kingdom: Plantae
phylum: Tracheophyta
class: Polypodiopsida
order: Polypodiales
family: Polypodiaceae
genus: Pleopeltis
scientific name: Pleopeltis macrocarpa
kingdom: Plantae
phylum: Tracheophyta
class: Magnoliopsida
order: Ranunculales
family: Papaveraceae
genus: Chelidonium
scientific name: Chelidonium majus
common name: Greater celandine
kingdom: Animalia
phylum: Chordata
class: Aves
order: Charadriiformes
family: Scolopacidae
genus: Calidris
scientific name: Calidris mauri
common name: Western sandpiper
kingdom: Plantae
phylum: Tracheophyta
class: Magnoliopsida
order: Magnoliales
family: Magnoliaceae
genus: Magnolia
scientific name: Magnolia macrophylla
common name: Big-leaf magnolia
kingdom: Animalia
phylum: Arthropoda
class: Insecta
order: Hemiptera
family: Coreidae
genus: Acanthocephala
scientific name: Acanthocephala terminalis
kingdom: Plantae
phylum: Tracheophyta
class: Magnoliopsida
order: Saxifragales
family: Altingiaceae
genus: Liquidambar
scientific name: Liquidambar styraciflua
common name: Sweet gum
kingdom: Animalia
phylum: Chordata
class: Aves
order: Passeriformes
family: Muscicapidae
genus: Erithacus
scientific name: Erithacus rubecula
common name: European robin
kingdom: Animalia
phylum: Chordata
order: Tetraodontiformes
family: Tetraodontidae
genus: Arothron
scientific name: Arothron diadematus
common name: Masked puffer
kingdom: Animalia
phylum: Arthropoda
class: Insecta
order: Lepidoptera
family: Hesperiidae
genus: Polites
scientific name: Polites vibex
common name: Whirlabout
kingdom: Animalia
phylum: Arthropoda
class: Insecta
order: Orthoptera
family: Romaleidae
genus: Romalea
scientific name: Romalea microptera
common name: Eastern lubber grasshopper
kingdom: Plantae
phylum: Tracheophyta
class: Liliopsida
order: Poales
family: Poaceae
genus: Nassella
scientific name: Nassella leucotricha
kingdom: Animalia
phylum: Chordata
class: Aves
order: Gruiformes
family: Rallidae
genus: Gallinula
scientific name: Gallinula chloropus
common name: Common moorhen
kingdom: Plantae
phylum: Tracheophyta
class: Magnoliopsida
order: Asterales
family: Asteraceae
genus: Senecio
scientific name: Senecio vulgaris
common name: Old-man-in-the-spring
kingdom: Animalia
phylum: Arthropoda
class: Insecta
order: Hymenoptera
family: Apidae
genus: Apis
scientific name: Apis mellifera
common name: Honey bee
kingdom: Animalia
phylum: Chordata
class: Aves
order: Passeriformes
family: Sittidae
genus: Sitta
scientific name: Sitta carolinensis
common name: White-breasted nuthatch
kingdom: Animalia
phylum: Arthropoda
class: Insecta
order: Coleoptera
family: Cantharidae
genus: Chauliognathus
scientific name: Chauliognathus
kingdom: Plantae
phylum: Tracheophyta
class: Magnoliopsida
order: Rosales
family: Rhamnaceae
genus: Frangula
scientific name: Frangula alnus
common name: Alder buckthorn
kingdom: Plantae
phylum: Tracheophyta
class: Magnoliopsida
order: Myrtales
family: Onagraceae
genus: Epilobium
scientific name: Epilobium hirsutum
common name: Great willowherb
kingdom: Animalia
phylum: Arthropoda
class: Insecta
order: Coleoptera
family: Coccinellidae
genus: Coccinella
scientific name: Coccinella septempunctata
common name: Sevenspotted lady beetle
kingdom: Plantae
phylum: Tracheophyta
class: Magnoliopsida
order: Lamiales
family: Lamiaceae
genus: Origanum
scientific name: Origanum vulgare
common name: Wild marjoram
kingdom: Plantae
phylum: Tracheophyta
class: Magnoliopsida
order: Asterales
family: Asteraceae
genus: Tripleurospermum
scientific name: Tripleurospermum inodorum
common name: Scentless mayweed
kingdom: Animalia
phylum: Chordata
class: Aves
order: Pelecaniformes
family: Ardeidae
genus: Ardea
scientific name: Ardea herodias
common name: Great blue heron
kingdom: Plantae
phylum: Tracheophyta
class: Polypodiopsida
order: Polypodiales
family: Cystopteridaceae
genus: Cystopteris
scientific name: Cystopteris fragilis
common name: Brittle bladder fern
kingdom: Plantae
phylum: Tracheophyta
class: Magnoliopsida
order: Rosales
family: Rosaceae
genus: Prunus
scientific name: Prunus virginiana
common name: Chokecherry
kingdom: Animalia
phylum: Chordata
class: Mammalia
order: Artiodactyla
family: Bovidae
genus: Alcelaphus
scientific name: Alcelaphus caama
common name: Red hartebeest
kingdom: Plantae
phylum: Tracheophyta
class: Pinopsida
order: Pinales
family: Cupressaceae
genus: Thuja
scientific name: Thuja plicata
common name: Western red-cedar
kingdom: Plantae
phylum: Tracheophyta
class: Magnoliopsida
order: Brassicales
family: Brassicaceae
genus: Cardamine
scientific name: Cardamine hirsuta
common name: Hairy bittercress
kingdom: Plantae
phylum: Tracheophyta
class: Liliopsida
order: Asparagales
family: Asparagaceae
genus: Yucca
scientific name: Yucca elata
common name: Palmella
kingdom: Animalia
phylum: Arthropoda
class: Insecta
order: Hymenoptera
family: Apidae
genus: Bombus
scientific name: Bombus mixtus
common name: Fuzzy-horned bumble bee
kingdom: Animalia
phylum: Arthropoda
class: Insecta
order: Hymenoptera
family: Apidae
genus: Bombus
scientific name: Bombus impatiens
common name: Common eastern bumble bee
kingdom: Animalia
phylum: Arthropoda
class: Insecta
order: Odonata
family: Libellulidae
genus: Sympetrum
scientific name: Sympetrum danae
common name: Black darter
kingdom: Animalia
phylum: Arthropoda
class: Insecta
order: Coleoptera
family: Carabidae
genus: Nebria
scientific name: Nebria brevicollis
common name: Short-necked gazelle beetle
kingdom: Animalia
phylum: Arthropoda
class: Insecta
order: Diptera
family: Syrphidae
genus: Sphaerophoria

__OBJECTIVE__:
Please edit the listing above by changing each "common name" to "vernacular name", and write out all its lines again with nothing else altered.

__WRITTEN RESPONSE__:
kingdom: Plantae
phylum: Tracheophyta
class: Polypodiopsida
order: Polypodiales
family: Polypodiaceae
genus: Pleopeltis
scientific name: Pleopeltis macrocarpa
kingdom: Plantae
phylum: Tracheophyta
class: Magnoliopsida
order: Ranunculales
family: Papaveraceae
genus: Chelidonium
scientific name: Chelidonium majus
vernacular name: Greater celandine
kingdom: Animalia
phylum: Chordata
class: Aves
order: Charadriiformes
family: Scolopacidae
genus: Calidris
scientific name: Calidris mauri
vernacular name: Western sandpiper
kingdom: Plantae
phylum: Tracheophyta
class: Magnoliopsida
order: Magnoliales
family: Magnoliaceae
genus: Magnolia
scientific name: Magnolia macrophylla
vernacular name: Big-leaf magnolia
kingdom: Animalia
phylum: Arthropoda
class: Insecta
order: Hemiptera
family: Coreidae
genus: Acanthocephala
scientific name: Acanthocephala terminalis
kingdom: Plantae
phylum: Tracheophyta
class: Magnoliopsida
order: Saxifragales
family: Altingiaceae
genus: Liquidambar
scientific name: Liquidambar styraciflua
vernacular name: Sweet gum
kingdom: Animalia
phylum: Chordata
class: Aves
order: Passeriformes
family: Muscicapidae
genus: Erithacus
scientific name: Erithacus rubecula
vernacular name: European robin
kingdom: Animalia
phylum: Chordata
order: Tetraodontiformes
family: Tetraodontidae
genus: Arothron
scientific name: Arothron diadematus
vernacular name: Masked puffer
kingdom: Animalia
phylum: Arthropoda
class: Insecta
order: Lepidoptera
family: Hesperiidae
genus: Polites
scientific name: Polites vibex
vernacular name: Whirlabout
kingdom: Animalia
phylum: Arthropoda
class: Insecta
order: Orthoptera
family: Romaleidae
genus: Romalea
scientific name: Romalea microptera
vernacular name: Eastern lubber grasshopper
kingdom: Plantae
phylum: Tracheophyta
class: Liliopsida
order: Poales
family: Poaceae
genus: Nassella
scientific name: Nassella leucotricha
kingdom: Animalia
phylum: Chordata
class: Aves
order: Gruiformes
family: Rallidae
genus: Gallinula
scientific name: Gallinula chloropus
vernacular name: Common moorhen
kingdom: Plantae
phylum: Tracheophyta
class: Magnoliopsida
order: Asterales
family: Asteraceae
genus: Senecio
scientific name: Senecio vulgaris
vernacular name: Old-man-in-the-spring
kingdom: Animalia
phylum: Arthropoda
class: Insecta
order: Hymenoptera
family: Apidae
genus: Apis
scientific name: Apis mellifera
vernacular name: Honey bee
kingdom: Animalia
phylum: Chordata
class: Aves
order: Passeriformes
family: Sittidae
genus: Sitta
scientific name: Sitta carolinensis
vernacular name: White-breasted nuthatch
kingdom: Animalia
phylum: Arthropoda
class: Insecta
order: Coleoptera
family: Cantharidae
genus: Chauliognathus
scientific name: Chauliognathus
kingdom: Plantae
phylum: Tracheophyta
class: Magnoliopsida
order: Rosales
family: Rhamnaceae
genus: Frangula
scientific name: Frangula alnus
vernacular name: Alder buckthorn
kingdom: Plantae
phylum: Tracheophyta
class: Magnoliopsida
order: Myrtales
family: Onagraceae
genus: Epilobium
scientific name: Epilobium hirsutum
vernacular name: Great willowherb
kingdom: Animalia
phylum: Arthropoda
class: Insecta
order: Coleoptera
family: Coccinellidae
genus: Coccinella
scientific name: Coccinella septempunctata
vernacular name: Sevenspotted lady beetle
kingdom: Plantae
phylum: Tracheophyta
class: Magnoliopsida
order: Lamiales
family: Lamiaceae
genus: Origanum
scientific name: Origanum vulgare
vernacular name: Wild marjoram
kingdom: Plantae
phylum: Tracheophyta
class: Magnoliopsida
order: Asterales
family: Asteraceae
genus: Tripleurospermum
scientific name: Tripleurospermum inodorum
vernacular name: Scentless mayweed
kingdom: Animalia
phylum: Chordata
class: Aves
order: Pelecaniformes
family: Ardeidae
genus: Ardea
scientific name: Ardea herodias
vernacular name: Great blue heron
kingdom: Plantae
phylum: Tracheophyta
class: Polypodiopsida
order: Polypodiales
family: Cystopteridaceae
genus: Cystopteris
scientific name: Cystopteris fragilis
vernacular name: Brittle bladder fern
kingdom: Plantae
phylum: Tracheophyta
class: Magnoliopsida
order: Rosales
family: Rosaceae
genus: Prunus
scientific name: Prunus virginiana
vernacular name: Chokecherry
kingdom: Animalia
phylum: Chordata
class: Mammalia
order: Artiodactyla
family: Bovidae
genus: Alcelaphus
scientific name: Alcelaphus caama
vernacular name: Red hartebeest
kingdom: Plantae
phylum: Tracheophyta
class: Pinopsida
order: Pinales
family: Cupressaceae
genus: Thuja
scientific name: Thuja plicata
vernacular name: Western red-cedar
kingdom: Plantae
phylum: Tracheophyta
class: Magnoliopsida
order: Brassicales
family: Brassicaceae
genus: Cardamine
scientific name: Cardamine hirsuta
vernacular name: Hairy bittercress
kingdom: Plantae
phylum: Tracheophyta
class: Liliopsida
order: Asparagales
family: Asparagaceae
genus: Yucca
scientific name: Yucca elata
vernacular name: Palmella
kingdom: Animalia
phylum: Arthropoda
class: Insecta
order: Hymenoptera
family: Apidae
genus: Bombus
scientific name: Bombus mixtus
vernacular name: Fuzzy-horned bumble bee
kingdom: Animalia
phylum: Arthropoda
class: Insecta
order: Hymenoptera
family: Apidae
genus: Bombus
scientific name: Bombus impatiens
vernacular name: Common eastern bumble bee
kingdom: Animalia
phylum: Arthropoda
class: Insecta
order: Odonata
family: Libellulidae
genus: Sympetrum
scientific name: Sympetrum danae
vernacular name: Black darter
kingdom: Animalia
phylum: Arthropoda
class: Insecta
order: Coleoptera
family: Carabidae
genus: Nebria
scientific name: Nebria brevicollis
vernacular name: Short-necked gazelle beetle
kingdom: Animalia
phylum: Arthropoda
class: Insecta
order: Diptera
family: Syrphidae
genus: Sphaerophoria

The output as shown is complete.